Document layout detection data:
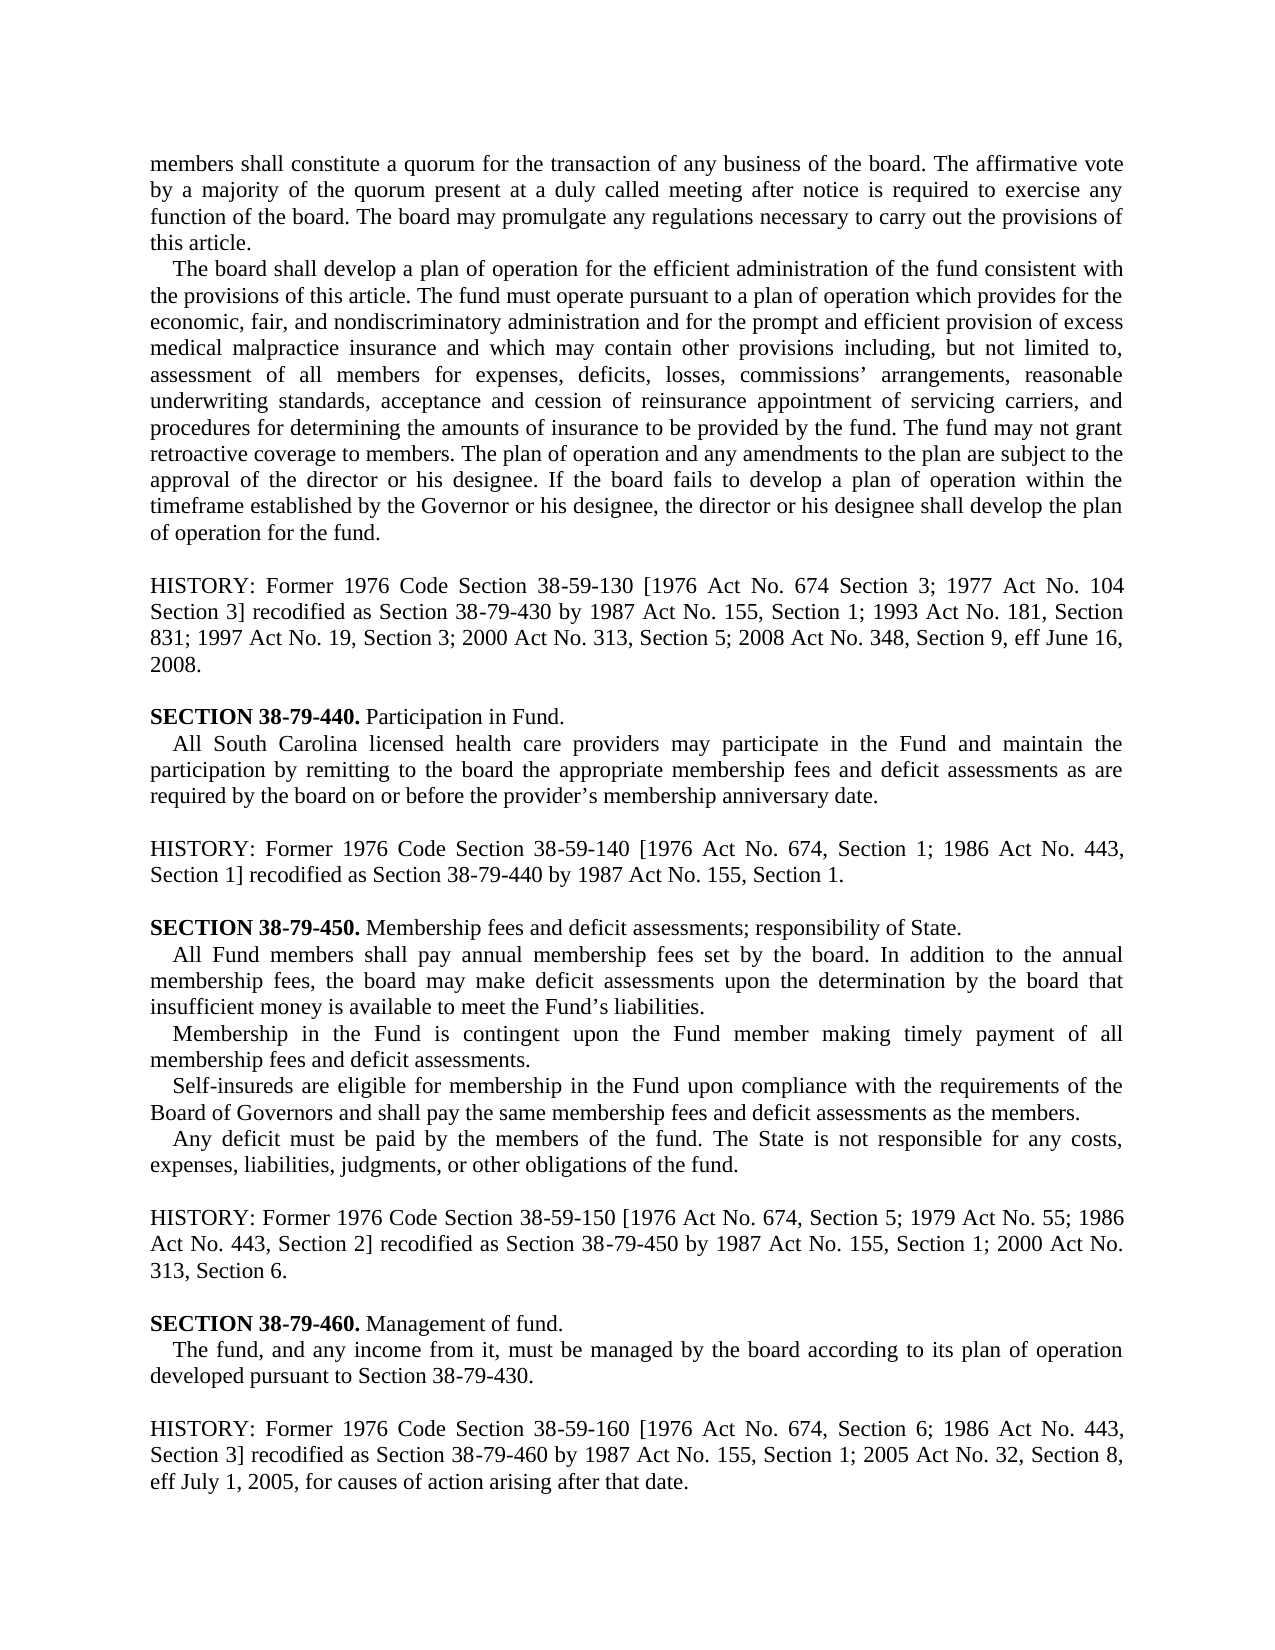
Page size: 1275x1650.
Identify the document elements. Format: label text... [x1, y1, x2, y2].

text Any deficit must be paid by the members of the fund. The State is not responsible for any costs, expenses, liabilities, judgments, or other obligations of the fund. [150, 1125, 1125, 1178]
text All South Carolina licensed health care providers may participate in the Fund and maintain the participation by remitting to the board the appropriate membership fees and deficit assessments as are required by the board on or before the provider’s membership anniversary date. [150, 730, 1125, 809]
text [150, 150, 1125, 255]
text Self-insureds are eligible for membership in the Fund upon compliance with the requirements of the Board of Governors and shall pay the same membership fees and deficit assessments as the members. [150, 1072, 1125, 1125]
text SECTION 38-79-440. Participation in Fund. [150, 703, 1125, 730]
text All Fund members shall pay annual membership fees set by the board. In addition to the annual membership fees, the board may make deficit assessments upon the determination by the board that insufficient money is available to meet the Fund’s liabilities. [150, 941, 1125, 1020]
text HISTORY: Former 1976 Code Section 38-59-150 [1976 Act No. 674, Section 5; 1979 Act No. 55; 1986 Act No. 443, Section 2] recodified as Section 38-79-450 by 1987 Act No. 155, Section 1; 2000 Act No. 313, Section 6. [150, 1204, 1125, 1283]
text HISTORY: Former 1976 Code Section 38-59-130 [1976 Act No. 674 Section 3; 1977 Act No. 104 Section 3] recodified as Section 38-79-430 by 1987 Act No. 155, Section 1; 1993 Act No. 181, Section 831; 1997 Act No. 19, Section 3; 2000 Act No. 313, Section 5; 2008 Act No. 348, Section 9, eff June 16, 2008. [150, 572, 1125, 677]
text Membership in the Fund is contingent upon the Fund member making timely payment of all membership fees and deficit assessments. [150, 1020, 1125, 1072]
text SECTION 38-79-450. Membership fees and deficit assessments; responsibility of State. [150, 914, 1125, 941]
text HISTORY: Former 1976 Code Section 38-59-160 [1976 Act No. 674, Section 6; 1986 Act No. 443, Section 3] recodified as Section 38-79-460 by 1987 Act No. 155, Section 1; 2005 Act No. 32, Section 8, eff July 1, 2005, for causes of action arising after that date. [150, 1415, 1125, 1494]
text SECTION 38-79-460. Management of fund. [150, 1309, 1125, 1336]
text HISTORY: Former 1976 Code Section 38-59-140 [1976 Act No. 674, Section 1; 1986 Act No. 443, Section 1] recodified as Section 38-79-440 by 1987 Act No. 155, Section 1. [150, 835, 1125, 888]
text The fund, and any income from it, must be managed by the board according to its plan of operation developed pursuant to Section 38-79-430. [150, 1336, 1125, 1389]
text The board shall develop a plan of operation for the efficient administration of the fund consistent with the provisions of this article. The fund must operate pursuant to a plan of operation which provides for the economic, fair, and nondiscriminatory administration and for the prompt and efficient provision of excess medical malpractice insurance and which may contain other provisions including, but not limited to, assessment of all members for expenses, deficits, losses, commissions’ arrangements, reasonable underwriting standards, acceptance and cession of reinsurance appointment of servicing carriers, and procedures for determining the amounts of insurance to be provided by the fund. The fund may not grant retroactive coverage to members. The plan of operation and any amendments to the plan are subject to the approval of the director or his designee. If the board fails to develop a plan of operation within the timeframe established by the Governor or his designee, the director or his designee shall develop the plan of operation for the fund. [150, 255, 1125, 545]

**Exercise goal**
Within the data above, how many lines include the string "State"? Answer with the number by itself.

**Reply to the exercise**
2